[Stored records]
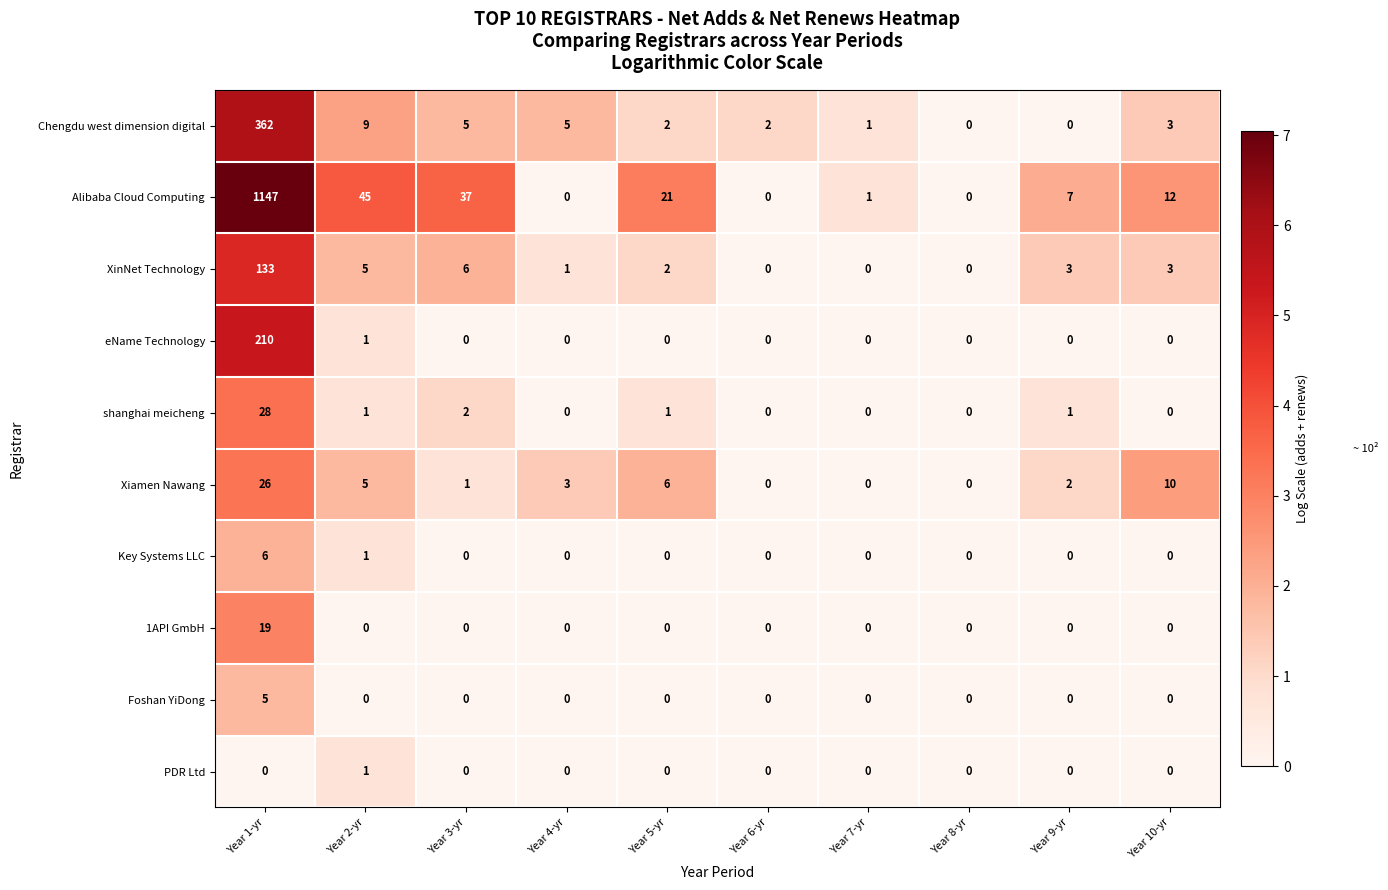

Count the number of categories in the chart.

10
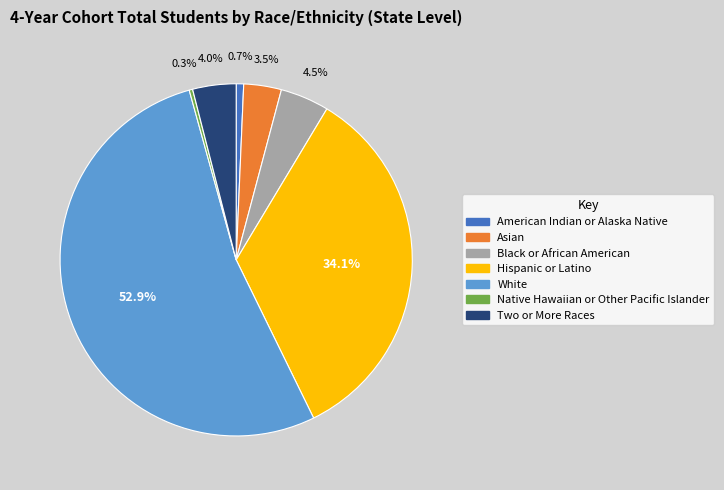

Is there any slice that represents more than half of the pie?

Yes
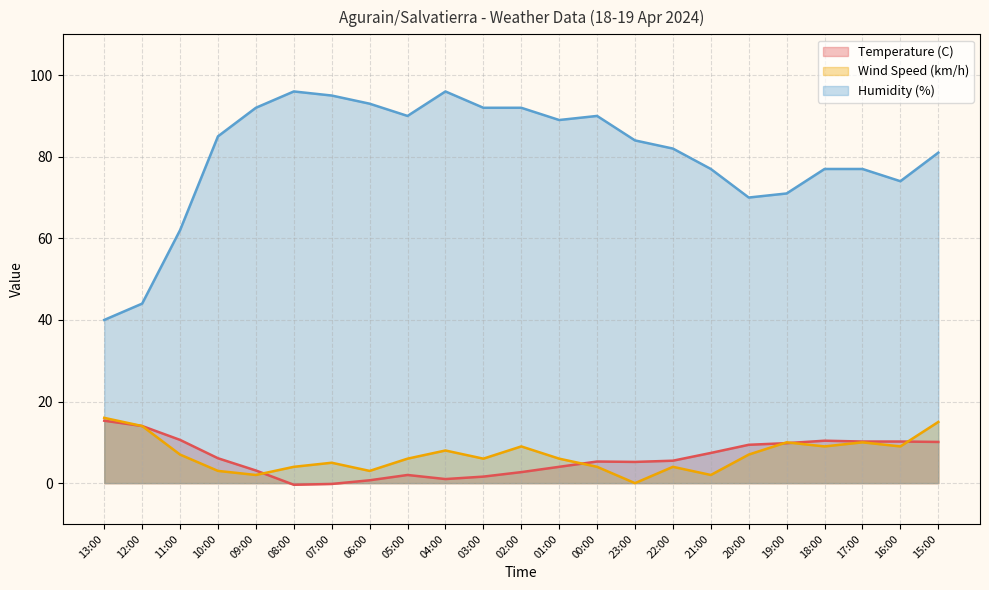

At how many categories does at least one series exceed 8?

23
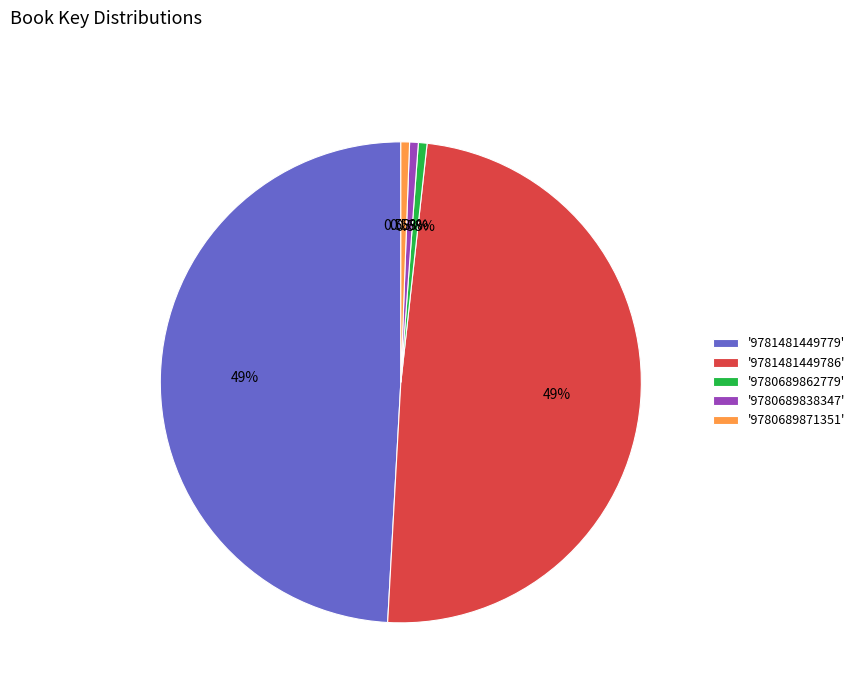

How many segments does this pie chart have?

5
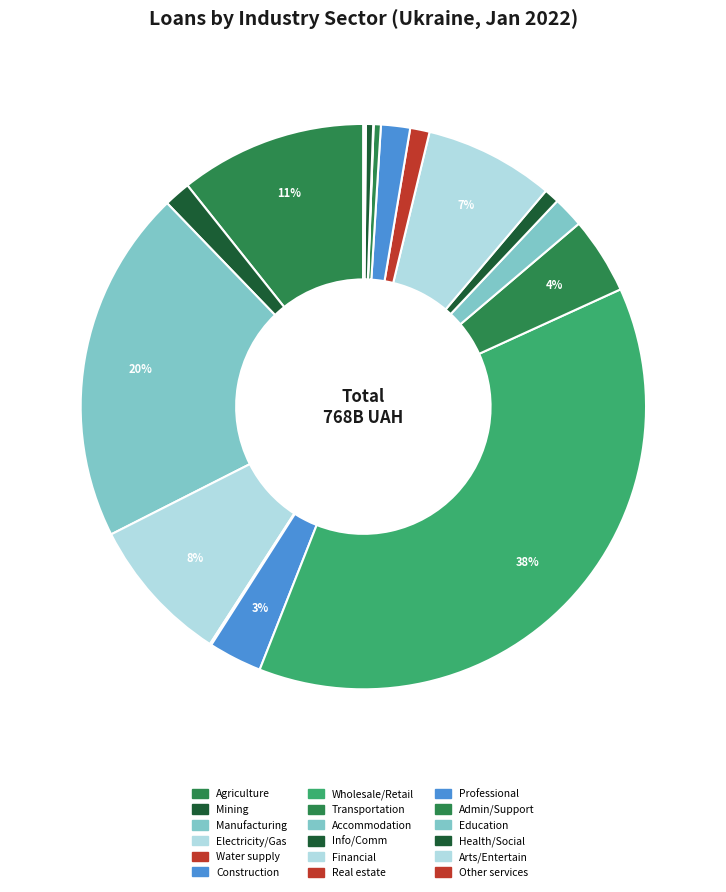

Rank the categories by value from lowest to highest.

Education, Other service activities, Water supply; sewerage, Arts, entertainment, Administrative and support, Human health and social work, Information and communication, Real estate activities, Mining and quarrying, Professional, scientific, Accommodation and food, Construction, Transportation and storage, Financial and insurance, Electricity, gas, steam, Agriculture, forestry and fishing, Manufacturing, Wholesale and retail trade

-- Work order --
Return all the rows above word for word, leaving out the pictures.

-- Task answer --
Count the number of categories in the chart.

10

Is there any slice that represents more than half of the pie?

Yes

At how many categories does at least one series exceed 8?

23

How many segments does this pie chart have?

5

Rank the categories by value from lowest to highest.

Education, Other service activities, Water supply; sewerage, Arts, entertainment, Administrative and support, Human health and social work, Information and communication, Real estate activities, Mining and quarrying, Professional, scientific, Accommodation and food, Construction, Transportation and storage, Financial and insurance, Electricity, gas, steam, Agriculture, forestry and fishing, Manufacturing, Wholesale and retail trade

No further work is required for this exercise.